| Measure | Ingredient |
|---|---|
| 8 cups | Water; Cold |
| ⅓ cup | Dark Brown Sugar; Packed |
| ½ ounce | Baking Chocolate; Fine Chop |
| 2 eaches | Cloves; Whole |
| 1 each | Cinnamon Stick;Broken In half |
| 1 cup | Coffee; Regular Grind, Dry |
| 1 teaspoon | Vanilla |
| ¼ cup | Brandy |
| 8 tablespoons | Coffee Liqueur |
Heat water, brown sugar, chocolate, cloves, and cinnamon to boiling in 3-quart saucepan; reduce heat. Simmer, uncovered, for 15 minutes.
Stir in coffee. Remove from heat; cover and let stand 5 minutes.
Stir in vanilla. Strain coffee through 4 thicknesses of cheesecloth.
CAFE DIABLO: Cafe Mexicano Prepare Cafe Mexicano; keep hot in saucepan after straining.

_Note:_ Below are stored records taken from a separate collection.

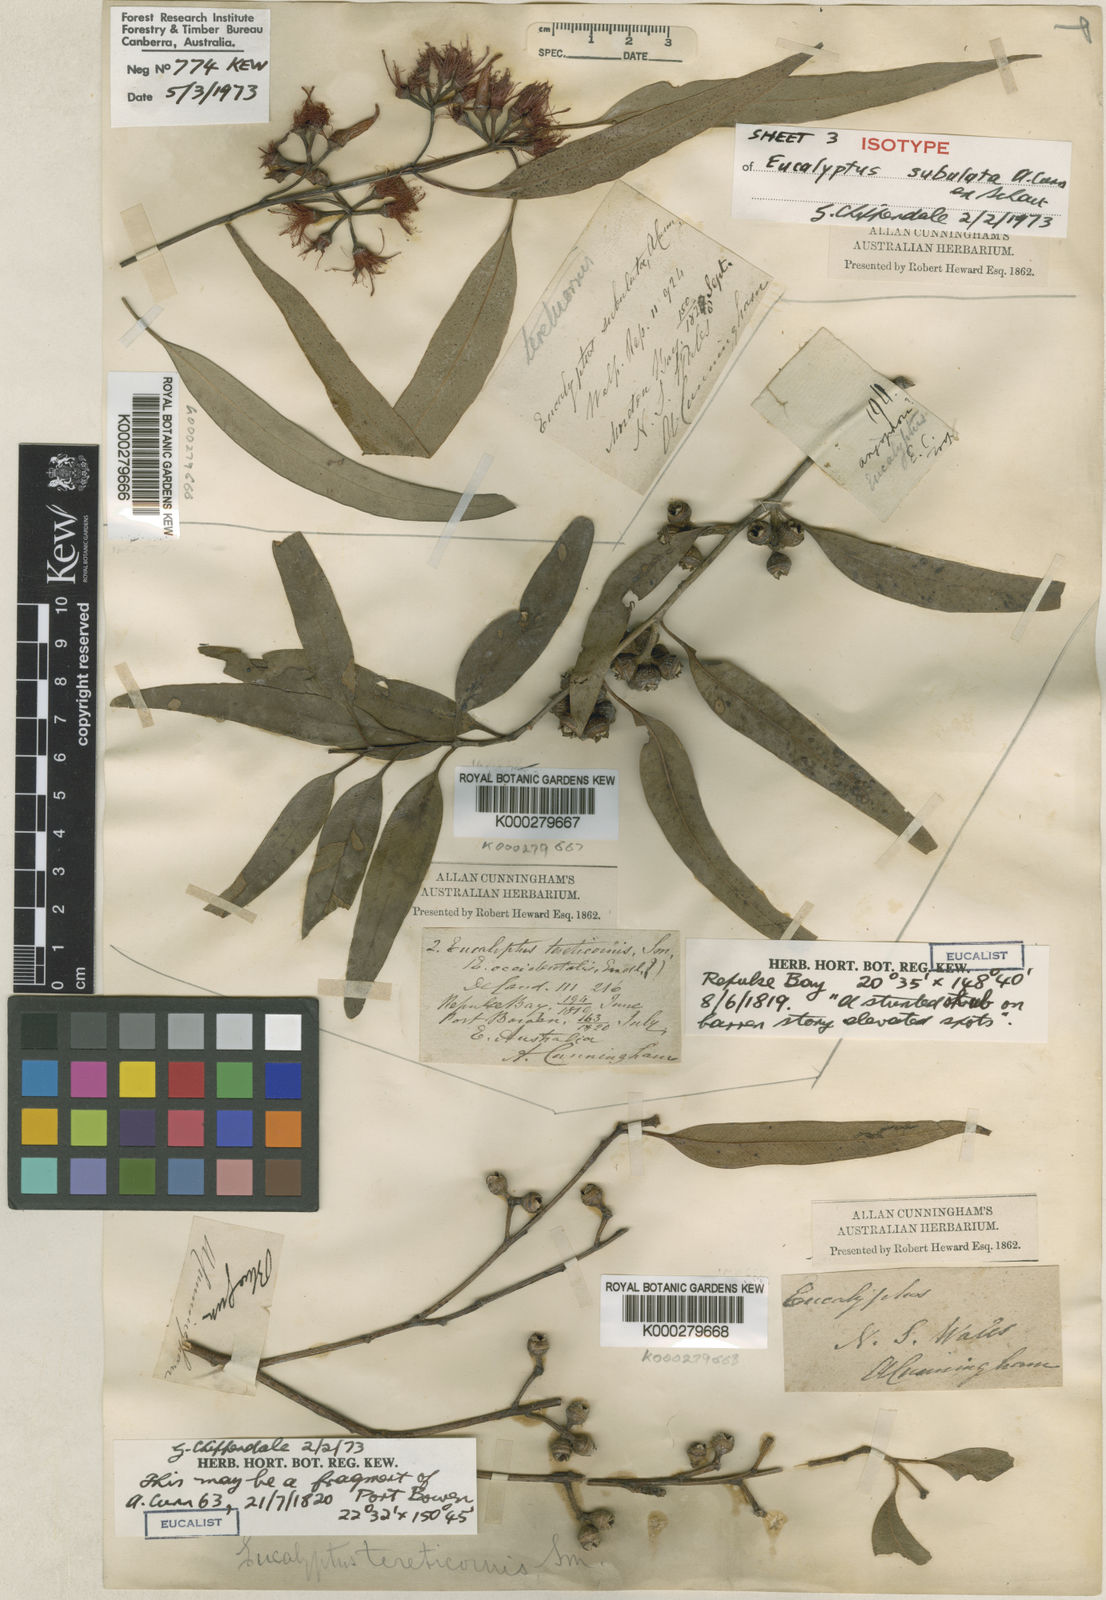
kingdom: Plantae
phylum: Tracheophyta
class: Magnoliopsida
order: Myrtales
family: Myrtaceae
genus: Eucalyptus
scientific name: Eucalyptus tereticornis
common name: Forest redgum
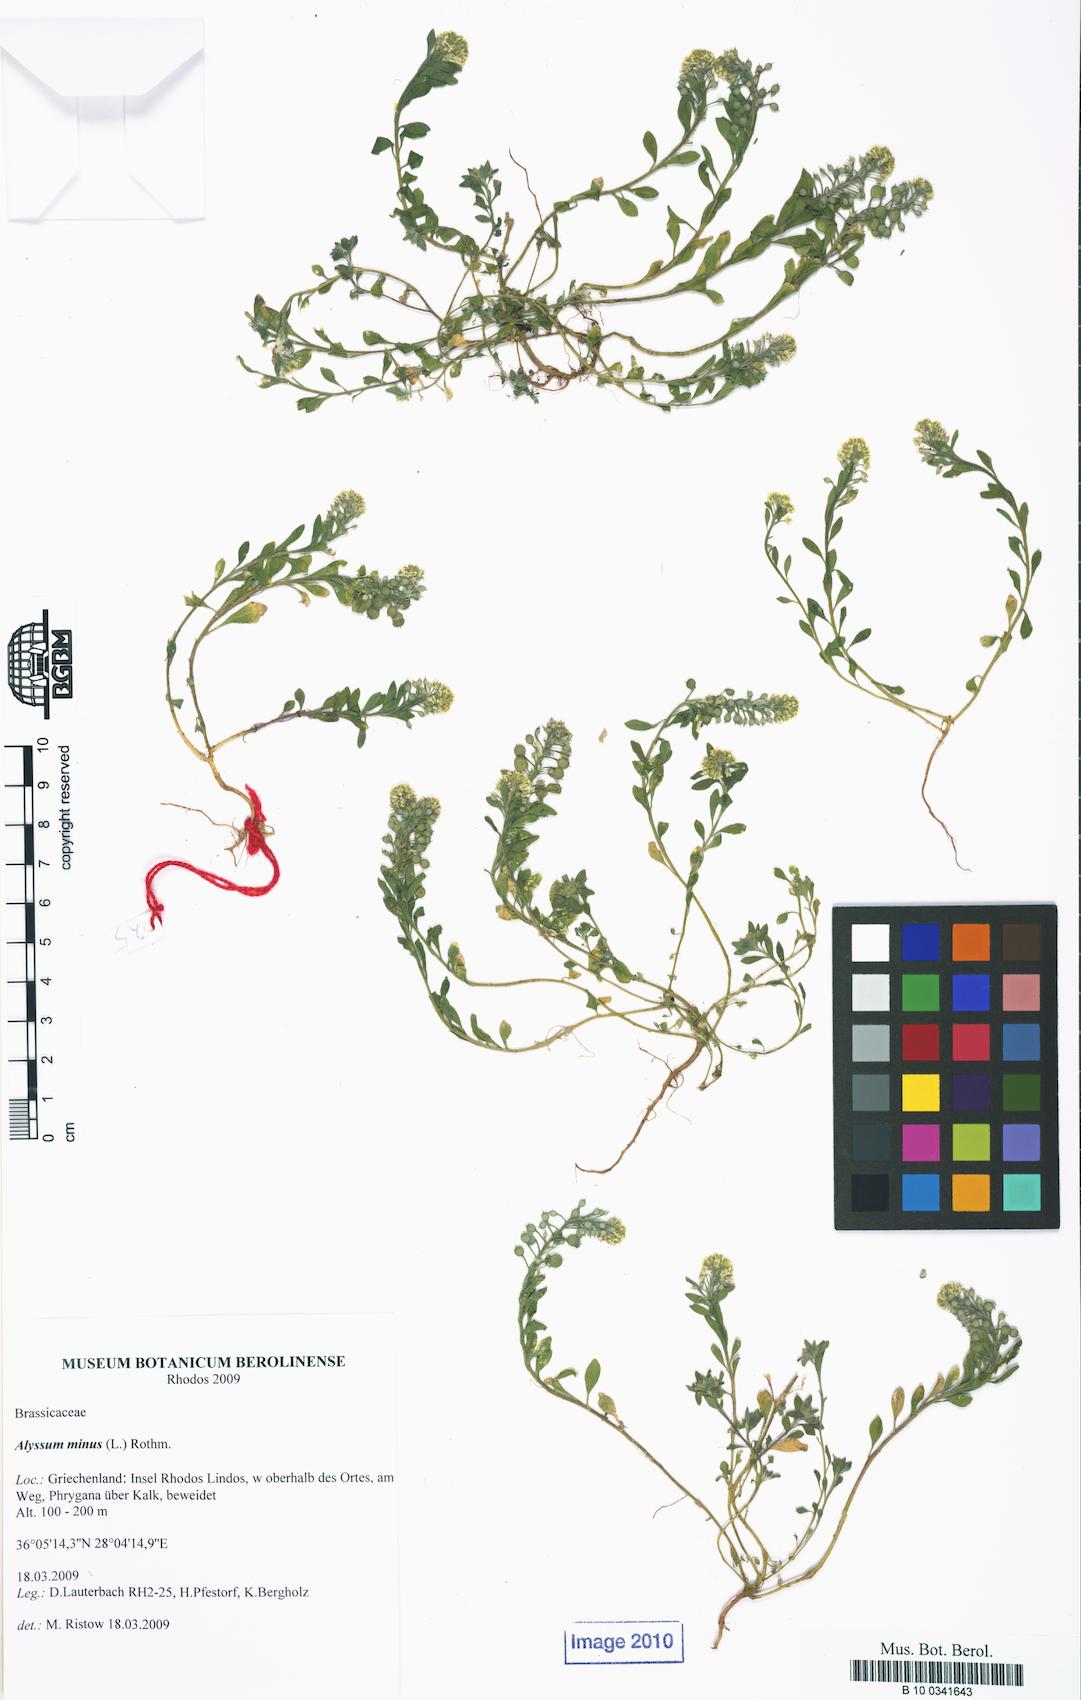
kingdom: Plantae
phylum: Tracheophyta
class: Magnoliopsida
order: Brassicales
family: Brassicaceae
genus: Alyssum
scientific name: Alyssum simplex
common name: Alyssum
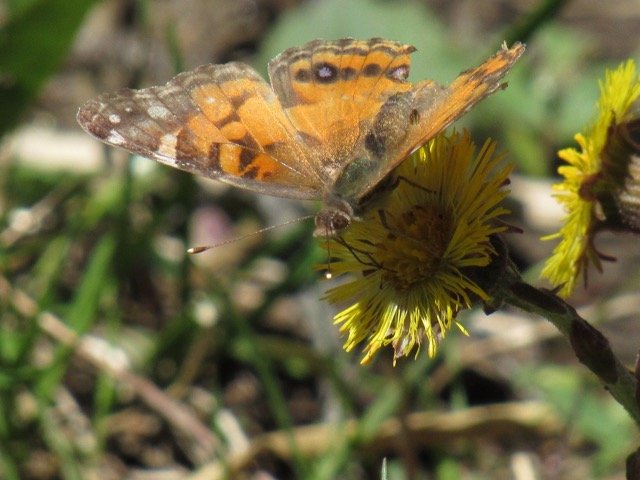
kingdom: Animalia
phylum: Arthropoda
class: Insecta
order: Lepidoptera
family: Nymphalidae
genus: Vanessa
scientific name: Vanessa virginiensis
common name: American Lady
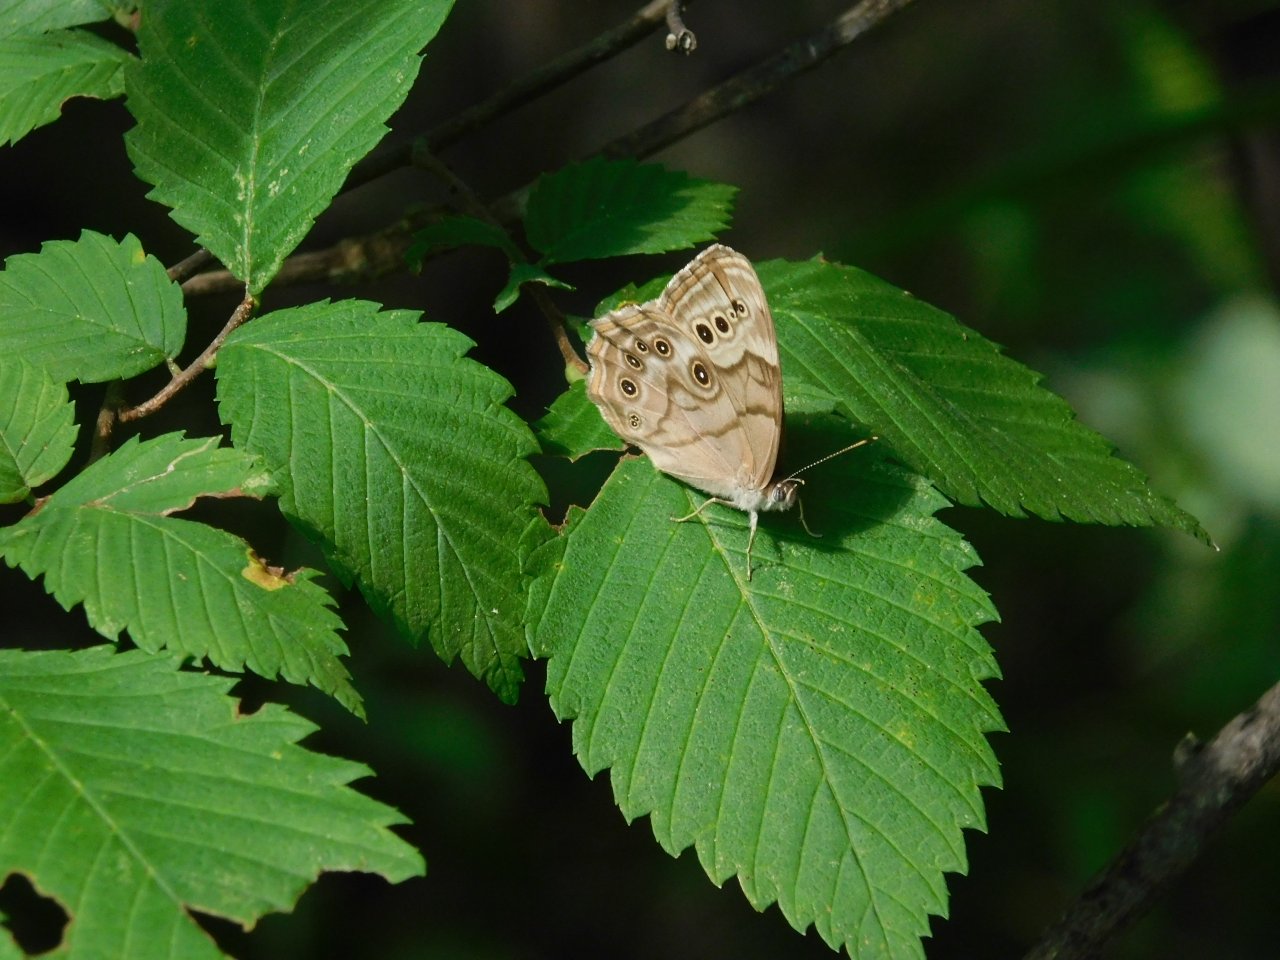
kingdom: Animalia
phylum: Arthropoda
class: Insecta
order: Lepidoptera
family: Nymphalidae
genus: Lethe
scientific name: Lethe anthedon
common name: Northern Pearly-Eye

Heat brandy just until warm in small, long-handled saucepan. Remove from heat; ignite. Pour flaming brandy over coffee.
Allow flame to burn out; stir. Pour coffee into cups or mugs. Top each with whipped cream and 1 T liqueur. Garnish with cinnamon stick, if desired.